The principles of the Bologna Process have helped countries re-think their higher education systems. These principles require proper implementation, adequate funding, and support for staff, institutions and students. We must stand by these ongoing principles if we consider education to be the key tool for real sustainable recovery.

In the context of the sustainability of higher education systems, she also referred to the danger of precarious employment of staff and spoke about the need to uphold the rights of academic staff as guaranteed by the 1997 UNESCO Recommendation on Higher Education Teaching Personnel, in particular with reference to academic freedom.

Monique Fouilhoux also reminded the Ministers of the work done by EI and the European Students’ Union on mobility of academic staff and students. She challenged Ministers to stand by their commitment to this key pillar of the Bologna Process and to agree to reach the target that, by 2020, 20 percent of those graduating in the European Higher Education Area should have had a study or training period abroad.

The 46 ministers responsible for higher education in the European Higher Education Area concluded the meeting by adopting a Communiqué entitled The Bologna Process 2020 – the European Higher Education Area in the New Decade.
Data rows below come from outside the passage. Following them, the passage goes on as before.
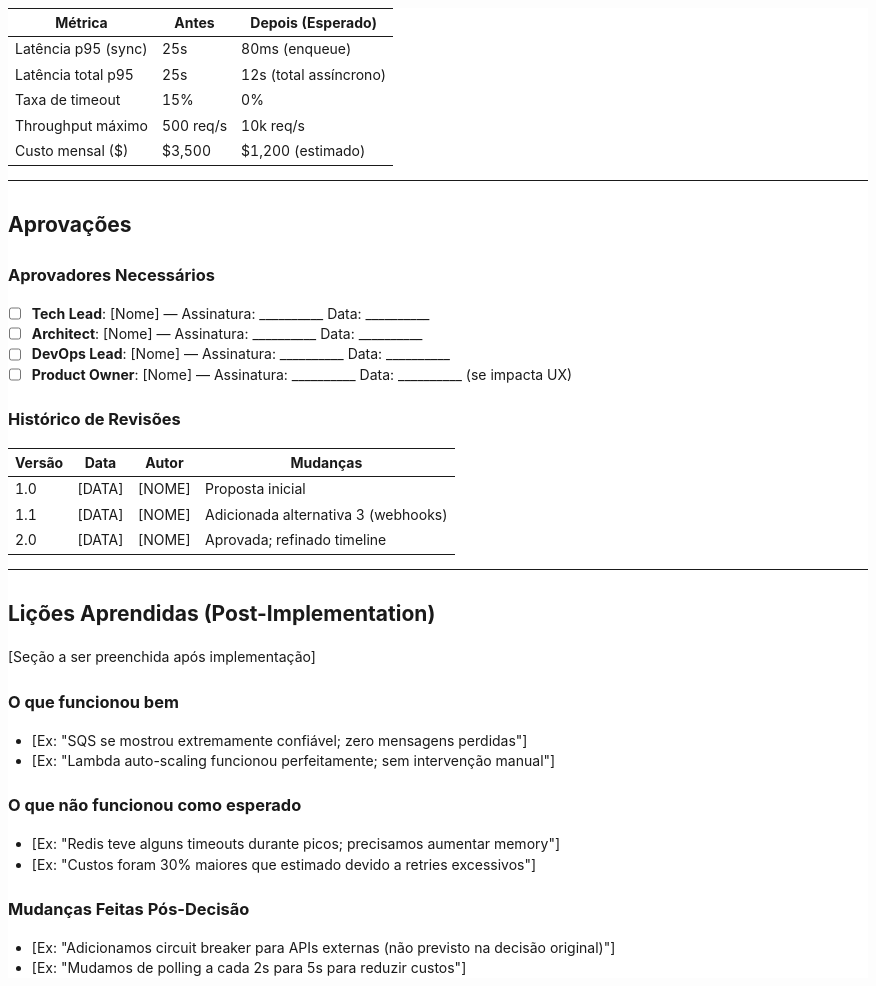 | Métrica | Antes | Depois (Esperado) |
|---------|-------|-------------------|
| Latência p95 (sync) | 25s | 80ms (enqueue) |
| Latência total p95 | 25s | 12s (total assíncrono) |
| Taxa de timeout | 15% | 0% |
| Throughput máximo | 500 req/s | 10k req/s |
| Custo mensal ($) | $3,500 | $1,200 (estimado) |

---

## Aprovações

### Aprovadores Necessários

- [ ] **Tech Lead**: [Nome] — Assinatura: __________ Data: __________
- [ ] **Architect**: [Nome] — Assinatura: __________ Data: __________
- [ ] **DevOps Lead**: [Nome] — Assinatura: __________ Data: __________
- [ ] **Product Owner**: [Nome] — Assinatura: __________ Data: __________ (se impacta UX)

### Histórico de Revisões

| Versão | Data | Autor | Mudanças |
|--------|------|-------|----------|
| 1.0 | [DATA] | [NOME] | Proposta inicial |
| 1.1 | [DATA] | [NOME] | Adicionada alternativa 3 (webhooks) |
| 2.0 | [DATA] | [NOME] | Aprovada; refinado timeline |

---

## Lições Aprendidas (Post-Implementation)

[Seção a ser preenchida após implementação]

### O que funcionou bem
- [Ex: "SQS se mostrou extremamente confiável; zero mensagens perdidas"]
- [Ex: "Lambda auto-scaling funcionou perfeitamente; sem intervenção manual"]

### O que não funcionou como esperado
- [Ex: "Redis teve alguns timeouts durante picos; precisamos aumentar memory"]
- [Ex: "Custos foram 30% maiores que estimado devido a retries excessivos"]

### Mudanças Feitas Pós-Decisão
- [Ex: "Adicionamos circuit breaker para APIs externas (não previsto na decisão original)"]
- [Ex: "Mudamos de polling a cada 2s para 5s para reduzir custos"]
In their Communiqué Ministers identify the following priorities for higher education in the next decade – the social dimension, lifelong learning, employability, the teaching mission of higher education and student-centred learning, research and innovation, international openness and mobility, adopting the 20 percent mobility target and calling for increased staff mobility.

In their Communiqué, Ministers also refer to the need for proper data collection to help monitor the implementation of Bologna objectives and the use of multidimensional transparency tools for providing information about higher education institutions. Ministers also confirm that public funding remains the main priority to guarantee further sustainable development of higher education.

At the end of their meeting, Ministers also held a discussion with representatives from 16 non-European governments at the first Bologna Policy Forum. The purpose of this forum was to start a dialogue on how worldwide cooperation in higher education can be enhanced and on how Bologna countries can develop closer links with higher education systems around the world.

Following this Ministerial meeting, EI will continue its work on the Bologna Process, with an ongoing focus on mobility together with the European Students’ Union and the European University Association. EI will work to produce an analysis of academics’ experience of the implementation of the Bologna Process to be presented at the Bologna Anniversary Conference to be held in Budapest and Vienna in March 2010.